Please continue the passage below on the "zero" safety mindset, picking up after its final sentence.

SELECTED TEXT
BEGIN

Where Do We Go from Here?

7,000 words each day. Each one carrying with it the opportunity to make a positive difference, or no difference at all. The words we use each day matter, and influencing change happens by way of conversation, not on account of pontification. If you were asked today why your organization has adopted a “journey to zero” mentality, how would you respond? Similarly, if you were asked why not, what then? The paradox continues; no theory nor science supporting zero injuries and illnesses is possible, yet the only morally and ethically responsible outcome to strive for is in fact, zero.

Let me offer, a true zero endgame isn’t focused on an outcome, but instead deploys time, energy, and resources into the processes we can “control”, while balancing organizational dialogue where “zero” is expected in certain aspects of the business (reliability), then juxtaposed with other aspects of operations. When defective parts are “incidents” – we focus on processes to drive them out. We don’t reduce defective parts by [just] saying “zero defects” – we focus on the process that produces the product.

If your aspiration is zero SIFs, how? If you are committed to zero unsafe conditions, have you identified where they reside? Great, your senior leaders, site managers, and frontline supervisors are committed to zero negative management influence, who will help show them the way?

In order to achieve any outcome, you must monitor the inputs – reverse engineering the outcome with your daily decisions and actions. Far too many organizations continue to obsess over the product (“zero”), but aren’t committed to emulating the processes required to produce it. When we obsess over the outcome, we often fail in our obedience to the process.

“Zero” cannot solely be about achieving an improbable outcome. But it can drive adherence to proven processes. Processes that effectively engage the frontline worker in authentic conversation, versus suspicious observation. Processes that drive the implementation of effective and efficient hazard controls, thus creating capacity within our systems. Processes which celebrate the presence of that capacity, instead of obsessing over the counting and tabulating of the absence (or presence) of negative outcomes. We cannot engineer systems (nor workers) to be perfect, but we can create systems in control.

END

Skeletal landmark data
BEGIN

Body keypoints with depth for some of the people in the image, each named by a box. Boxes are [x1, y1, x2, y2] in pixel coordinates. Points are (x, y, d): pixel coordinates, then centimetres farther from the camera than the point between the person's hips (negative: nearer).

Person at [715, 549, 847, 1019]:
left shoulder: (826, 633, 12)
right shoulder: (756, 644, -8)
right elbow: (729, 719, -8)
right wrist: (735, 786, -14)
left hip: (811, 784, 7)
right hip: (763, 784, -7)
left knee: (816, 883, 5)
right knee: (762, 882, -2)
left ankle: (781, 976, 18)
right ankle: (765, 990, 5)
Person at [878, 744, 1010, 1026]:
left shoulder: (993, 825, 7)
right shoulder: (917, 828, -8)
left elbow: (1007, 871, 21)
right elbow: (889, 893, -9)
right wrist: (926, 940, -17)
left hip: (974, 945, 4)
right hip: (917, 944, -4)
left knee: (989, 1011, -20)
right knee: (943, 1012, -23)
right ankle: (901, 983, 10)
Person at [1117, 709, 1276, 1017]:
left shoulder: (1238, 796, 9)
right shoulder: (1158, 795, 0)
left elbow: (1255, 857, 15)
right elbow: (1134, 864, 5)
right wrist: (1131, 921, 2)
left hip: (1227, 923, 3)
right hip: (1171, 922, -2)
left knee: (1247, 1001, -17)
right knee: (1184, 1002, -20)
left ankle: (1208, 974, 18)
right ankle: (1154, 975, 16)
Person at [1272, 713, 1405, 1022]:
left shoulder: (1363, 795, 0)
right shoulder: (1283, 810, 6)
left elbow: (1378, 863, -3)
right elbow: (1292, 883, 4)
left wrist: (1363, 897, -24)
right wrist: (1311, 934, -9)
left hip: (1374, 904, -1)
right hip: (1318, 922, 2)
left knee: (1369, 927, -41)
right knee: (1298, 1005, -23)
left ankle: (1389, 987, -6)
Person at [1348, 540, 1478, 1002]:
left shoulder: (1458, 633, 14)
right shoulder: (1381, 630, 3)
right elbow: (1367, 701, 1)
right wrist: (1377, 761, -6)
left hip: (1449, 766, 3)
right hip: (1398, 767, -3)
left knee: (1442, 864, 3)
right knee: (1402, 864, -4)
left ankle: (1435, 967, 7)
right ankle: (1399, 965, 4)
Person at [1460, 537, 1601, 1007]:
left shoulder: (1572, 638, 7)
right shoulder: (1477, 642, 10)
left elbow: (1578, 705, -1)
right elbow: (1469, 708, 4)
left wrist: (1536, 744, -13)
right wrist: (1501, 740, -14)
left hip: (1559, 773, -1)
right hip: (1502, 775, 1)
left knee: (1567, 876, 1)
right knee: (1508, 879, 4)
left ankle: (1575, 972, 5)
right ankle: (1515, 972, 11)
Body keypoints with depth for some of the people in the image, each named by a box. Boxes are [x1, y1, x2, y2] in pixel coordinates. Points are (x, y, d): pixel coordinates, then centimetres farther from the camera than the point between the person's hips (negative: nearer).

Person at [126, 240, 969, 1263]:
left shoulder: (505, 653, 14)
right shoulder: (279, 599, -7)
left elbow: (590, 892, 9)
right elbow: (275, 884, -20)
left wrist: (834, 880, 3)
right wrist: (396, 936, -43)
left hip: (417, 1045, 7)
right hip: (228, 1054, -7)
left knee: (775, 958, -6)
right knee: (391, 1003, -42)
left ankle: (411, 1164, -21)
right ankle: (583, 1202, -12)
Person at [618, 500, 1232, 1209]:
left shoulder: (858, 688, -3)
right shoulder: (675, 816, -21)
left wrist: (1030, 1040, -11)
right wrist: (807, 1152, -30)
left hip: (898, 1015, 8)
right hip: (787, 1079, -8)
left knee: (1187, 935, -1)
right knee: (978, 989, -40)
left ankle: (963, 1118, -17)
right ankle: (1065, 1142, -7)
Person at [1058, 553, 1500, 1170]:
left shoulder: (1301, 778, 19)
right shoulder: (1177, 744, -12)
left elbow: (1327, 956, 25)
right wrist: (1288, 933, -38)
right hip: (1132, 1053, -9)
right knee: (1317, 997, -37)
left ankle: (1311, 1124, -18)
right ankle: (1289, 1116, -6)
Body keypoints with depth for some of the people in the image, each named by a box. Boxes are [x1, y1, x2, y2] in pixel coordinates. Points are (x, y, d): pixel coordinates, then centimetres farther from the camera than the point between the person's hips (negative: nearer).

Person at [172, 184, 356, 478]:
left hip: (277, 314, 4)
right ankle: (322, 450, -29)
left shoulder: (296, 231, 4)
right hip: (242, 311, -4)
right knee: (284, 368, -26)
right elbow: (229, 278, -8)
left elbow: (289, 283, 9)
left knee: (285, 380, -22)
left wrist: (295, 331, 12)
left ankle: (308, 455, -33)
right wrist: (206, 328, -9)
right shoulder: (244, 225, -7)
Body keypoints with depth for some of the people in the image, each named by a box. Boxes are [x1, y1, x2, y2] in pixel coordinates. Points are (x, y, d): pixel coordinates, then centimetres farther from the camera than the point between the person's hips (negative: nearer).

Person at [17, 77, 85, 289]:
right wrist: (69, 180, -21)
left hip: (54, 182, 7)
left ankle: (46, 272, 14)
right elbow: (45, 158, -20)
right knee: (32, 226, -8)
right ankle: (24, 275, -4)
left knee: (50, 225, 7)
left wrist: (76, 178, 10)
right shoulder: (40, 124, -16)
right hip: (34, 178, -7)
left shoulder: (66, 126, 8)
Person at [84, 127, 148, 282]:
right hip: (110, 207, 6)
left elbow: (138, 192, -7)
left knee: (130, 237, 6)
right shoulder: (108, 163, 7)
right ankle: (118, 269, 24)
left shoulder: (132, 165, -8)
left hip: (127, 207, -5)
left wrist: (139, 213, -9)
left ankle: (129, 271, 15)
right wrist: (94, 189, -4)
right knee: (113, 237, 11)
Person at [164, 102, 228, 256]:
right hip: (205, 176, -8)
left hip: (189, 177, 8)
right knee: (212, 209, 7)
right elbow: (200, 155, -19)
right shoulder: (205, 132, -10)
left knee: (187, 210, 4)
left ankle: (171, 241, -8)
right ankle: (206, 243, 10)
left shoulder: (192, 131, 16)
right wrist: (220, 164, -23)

END

EXERCISE OUTPUT
If you insist on measuring zero, zero what? Strains, dropped loads, rolled ankles, falls from 6 feet, paper cuts, SIFs, spills greater than 1 gallon? Clarity is power. When looking at a snapshot in time, many believe with deep conviction that zero is possible. What do you believe?

As you engage in conversation with your senior leaders, customers, and stakeholders on the topic at hand, consider another paradox:

“By working towards zero injuries, you’re still focusing on injuries. ‘Don’t get hurt, don’t get hurt,’ meaning you are still calling into the non-conscious, ‘getting hurt.’ Instead, a 100% healthy workforce is a focus on the outcome we truly desire. But how do we get there? 100% of our workers returning home both safe and well each day/week/year/career. It’s well-studied in neuroscience. Take for example a golfer saying, ‘don’t hit it in the water, don’t hit it in the water.’ That ball is 100% going in the water. Get clarity on the outcome; commit to the necessary inputs.”

  • Keith Mercurio, Senior Director, CEO, research participant with nearly 20 years of experience in human performance and development

We’re never going to be perfect – if there is even such a thing. “Our pursuits should be aimed at progress,” Ryan Holiday writes, “however little that it’s possible for us to make. Perfectionism rarely begets perfection – only disappointment.”

Perfection is not the goal, progress is. What conversations do you need to have to progress your organization’s performance? In those conversations, what words will make a positive difference, and who do you need to be in order to shift perceptions? What would that person do to create an environment that not only protects people, property, and the environment, but keeps them out of the water? We must not allow perfection to be the enemy of progress, and we have significant progress to make. Paradox, or acceptable premise?